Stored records
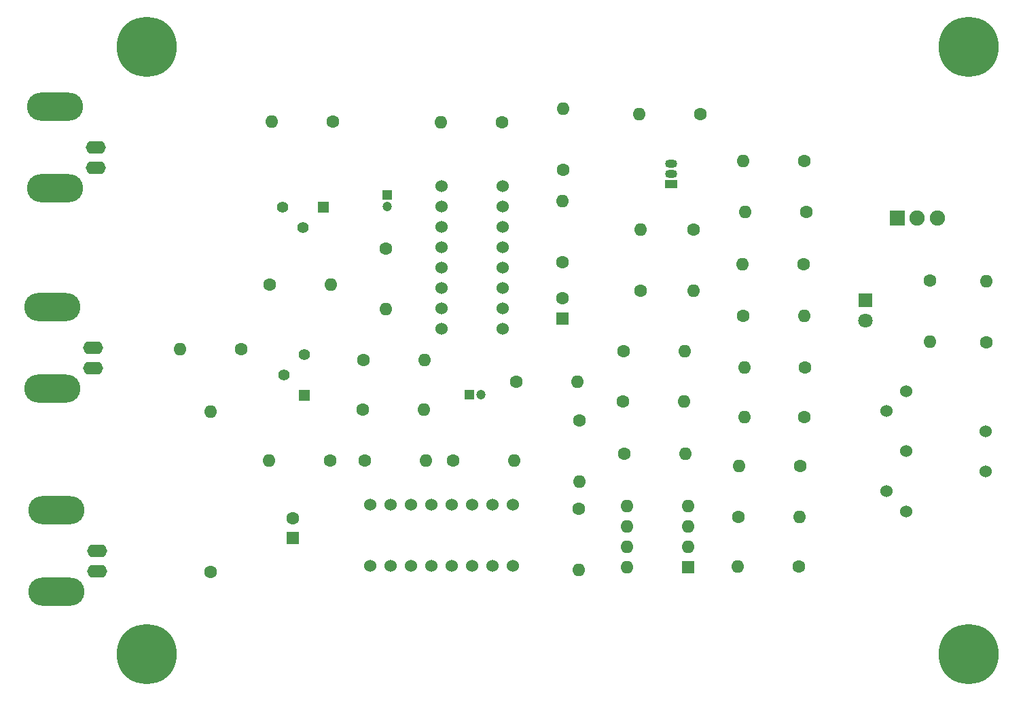
<source format=gbs>
%TF.GenerationSoftware,KiCad,Pcbnew,7.0.11-7.0.11~ubuntu22.04.1*%
%TF.CreationDate,2025-04-10T12:25:00+02:00*%
%TF.ProjectId,emulator-pcb,656d756c-6174-46f7-922d-7063622e6b69,rev?*%
%TF.SameCoordinates,Original*%
%TF.FileFunction,Soldermask,Bot*%
%TF.FilePolarity,Negative*%
%FSLAX46Y46*%
G04 Gerber Fmt 4.6, Leading zero omitted, Abs format (unit mm)*
G04 Created by KiCad (PCBNEW 7.0.11-7.0.11~ubuntu22.04.1) date 2025-04-10 12:25:00*
%MOMM*%
%LPD*%
G01*
G04 APERTURE LIST*
%ADD10C,7.500000*%
%ADD11O,1.600000X1.600000*%
%ADD12C,1.600000*%
%ADD13R,1.400000X1.400000*%
%ADD14C,1.400000*%
%ADD15C,1.524000*%
%ADD16R,1.900000X1.900000*%
%ADD17C,1.900000*%
%ADD18O,2.500000X1.600000*%
%ADD19O,7.000000X3.500000*%
%ADD20R,1.800000X1.800000*%
%ADD21C,1.800000*%
%ADD22R,1.200000X1.200000*%
%ADD23C,1.200000*%
%ADD24R,1.600000X1.600000*%
%ADD25R,1.500000X1.050000*%
%ADD26O,1.500000X1.050000*%
G04 APERTURE END LIST*
D10*
%TO.C,Mount4*%
X98000000Y-144800000D03*
%TD*%
%TO.C,Mount3*%
X200450000Y-144800000D03*
%TD*%
%TO.C,Mount2*%
X200450000Y-69100000D03*
%TD*%
%TO.C,Mount1*%
X98000000Y-69100000D03*
%TD*%
D11*
%TO.C,R17*%
X132750000Y-120700000D03*
D12*
X125130000Y-120700000D03*
%TD*%
%TO.C,R9*%
X151850000Y-126640000D03*
D11*
X151850000Y-134260000D03*
%TD*%
D12*
%TO.C,R22*%
X179250000Y-133900000D03*
D11*
X171630000Y-133900000D03*
%TD*%
D13*
%TO.C,RV1*%
X117600000Y-112490000D03*
D14*
X115060000Y-109950000D03*
X117600000Y-107410000D03*
%TD*%
D15*
%TO.C,U3*%
X142320000Y-86420000D03*
X142320000Y-88960000D03*
X142320000Y-91500000D03*
X142320000Y-94040000D03*
X142320000Y-96580000D03*
X142320000Y-99120000D03*
X142320000Y-101660000D03*
X142320000Y-104200000D03*
X134700000Y-104200000D03*
X134700000Y-101660000D03*
X134700000Y-99120000D03*
X134700000Y-96580000D03*
X134700000Y-94040000D03*
X134700000Y-91500000D03*
X134700000Y-88960000D03*
X134700000Y-86420000D03*
%TD*%
D12*
%TO.C,R20*%
X149850000Y-84410000D03*
D11*
X149850000Y-76790000D03*
%TD*%
D16*
%TO.C,S1*%
X191500000Y-90400000D03*
D17*
X194000000Y-90400000D03*
X196500000Y-90400000D03*
%TD*%
D11*
%TO.C,R12*%
X166100000Y-99460000D03*
D12*
X166100000Y-91840000D03*
%TD*%
D18*
%TO.C,J3*%
X91650000Y-81600000D03*
D19*
X86570000Y-86680000D03*
D18*
X91650000Y-84140000D03*
D19*
X86570000Y-76520000D03*
%TD*%
D11*
%TO.C,C7*%
X172450000Y-115250000D03*
D12*
X179950000Y-115250000D03*
%TD*%
%TO.C,R21*%
X157480000Y-119850000D03*
D11*
X165100000Y-119850000D03*
%TD*%
D12*
%TO.C,R29*%
X179860000Y-96150000D03*
D11*
X172240000Y-96150000D03*
%TD*%
D12*
%TO.C,R7*%
X151900000Y-115690000D03*
D11*
X151900000Y-123310000D03*
%TD*%
D12*
%TO.C,R1*%
X179400000Y-121350000D03*
D11*
X171780000Y-121350000D03*
%TD*%
D12*
%TO.C,C5*%
X127800000Y-94250000D03*
D11*
X127800000Y-101750000D03*
%TD*%
D12*
%TO.C,R10*%
X172340000Y-102650000D03*
D11*
X179960000Y-102650000D03*
%TD*%
D12*
%TO.C,R2*%
X143990000Y-110850000D03*
D11*
X151610000Y-110850000D03*
%TD*%
D12*
%TO.C,R23*%
X167010000Y-77500000D03*
D11*
X159390000Y-77500000D03*
%TD*%
D12*
%TO.C,R5*%
X157340000Y-113300000D03*
D11*
X164960000Y-113300000D03*
%TD*%
D20*
%TO.C,D1*%
X187550000Y-100650000D03*
D21*
X187550000Y-103190000D03*
%TD*%
D12*
%TO.C,R25*%
X159500000Y-99510000D03*
D11*
X159500000Y-91890000D03*
%TD*%
D13*
%TO.C,RV2*%
X120013000Y-89069000D03*
D14*
X117473000Y-91609000D03*
X114933000Y-89069000D03*
%TD*%
D22*
%TO.C,C8*%
X138150000Y-112450000D03*
D23*
X139650000Y-112450000D03*
%TD*%
D12*
%TO.C,C1*%
X105900000Y-134550000D03*
D11*
X105900000Y-114550000D03*
%TD*%
D12*
%TO.C,R8*%
X121150000Y-78400000D03*
D11*
X113530000Y-78400000D03*
%TD*%
%TO.C,R24*%
X172280000Y-83350000D03*
D12*
X179900000Y-83350000D03*
%TD*%
D24*
%TO.C,C2*%
X116150000Y-130350000D03*
D12*
X116150000Y-127850000D03*
%TD*%
D15*
%TO.C,U2*%
X143620000Y-126150000D03*
X141080000Y-126150000D03*
X138540000Y-126150000D03*
X136000000Y-126150000D03*
X133460000Y-126150000D03*
X130920000Y-126150000D03*
X128380000Y-126150000D03*
X125840000Y-126150000D03*
X125840000Y-133770000D03*
X128380000Y-133770000D03*
X130920000Y-133770000D03*
X133460000Y-133770000D03*
X136000000Y-133770000D03*
X138540000Y-133770000D03*
X141080000Y-133770000D03*
X143620000Y-133770000D03*
%TD*%
D12*
%TO.C,R4*%
X109760000Y-106800000D03*
D11*
X102140000Y-106800000D03*
%TD*%
D12*
%TO.C,R27*%
X195600000Y-98190000D03*
D11*
X195600000Y-105810000D03*
%TD*%
D12*
%TO.C,C3*%
X180000000Y-109050000D03*
D11*
X172500000Y-109050000D03*
%TD*%
%TO.C,R26*%
X172540000Y-89700000D03*
D12*
X180160000Y-89700000D03*
%TD*%
D18*
%TO.C,J2*%
X91830000Y-131930000D03*
D19*
X86750000Y-137010000D03*
D18*
X91830000Y-134470000D03*
D19*
X86750000Y-126850000D03*
%TD*%
D11*
%TO.C,R19*%
X149800000Y-88350000D03*
D12*
X149800000Y-95970000D03*
%TD*%
D23*
%TO.C,C4*%
X127950000Y-89027401D03*
D22*
X127950000Y-87527401D03*
%TD*%
D11*
%TO.C,R16*%
X120950000Y-98700000D03*
D12*
X113330000Y-98700000D03*
%TD*%
D18*
%TO.C,J1*%
X91300000Y-106600000D03*
D19*
X86220000Y-111680000D03*
D18*
X91300000Y-109140000D03*
D19*
X86220000Y-101520000D03*
%TD*%
D11*
%TO.C,R13*%
X179310000Y-127650000D03*
D12*
X171690000Y-127650000D03*
%TD*%
%TO.C,R3*%
X124880000Y-114350000D03*
D11*
X132500000Y-114350000D03*
%TD*%
D24*
%TO.C,U1*%
X165450000Y-133950000D03*
D11*
X165450000Y-131410000D03*
X165450000Y-128870000D03*
X165450000Y-126330000D03*
X157830000Y-126330000D03*
X157830000Y-128870000D03*
X157830000Y-131410000D03*
X157830000Y-133950000D03*
%TD*%
D25*
%TO.C,Q1*%
X163300000Y-86240000D03*
D26*
X163300000Y-84970000D03*
X163300000Y-83700000D03*
%TD*%
D12*
%TO.C,R6*%
X142210000Y-78500000D03*
D11*
X134590000Y-78500000D03*
%TD*%
D12*
%TO.C,R15*%
X124940000Y-108100000D03*
D11*
X132560000Y-108100000D03*
%TD*%
%TO.C,R14*%
X165000000Y-107000000D03*
D12*
X157380000Y-107000000D03*
%TD*%
D15*
%TO.C,J4*%
X202550000Y-117000000D03*
X202550000Y-122000000D03*
X192649994Y-111999990D03*
X192649994Y-119500000D03*
X192649994Y-127000010D03*
X190149994Y-114500010D03*
X190149994Y-124499990D03*
%TD*%
D12*
%TO.C,R11*%
X120800000Y-120700000D03*
D11*
X113180000Y-120700000D03*
%TD*%
%TO.C,R28*%
X202600000Y-98290000D03*
D12*
X202600000Y-105910000D03*
%TD*%
%TO.C,R18*%
X136140000Y-120700000D03*
D11*
X143760000Y-120700000D03*
%TD*%
D24*
%TO.C,C6*%
X149800000Y-102960000D03*
D12*
X149800000Y-100460000D03*
%TD*%
M02*

</source>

[Your instructions] Looking at the entries above, say how many lines hold the word "KiCad". Offer no other text.

[Reply to the task] 2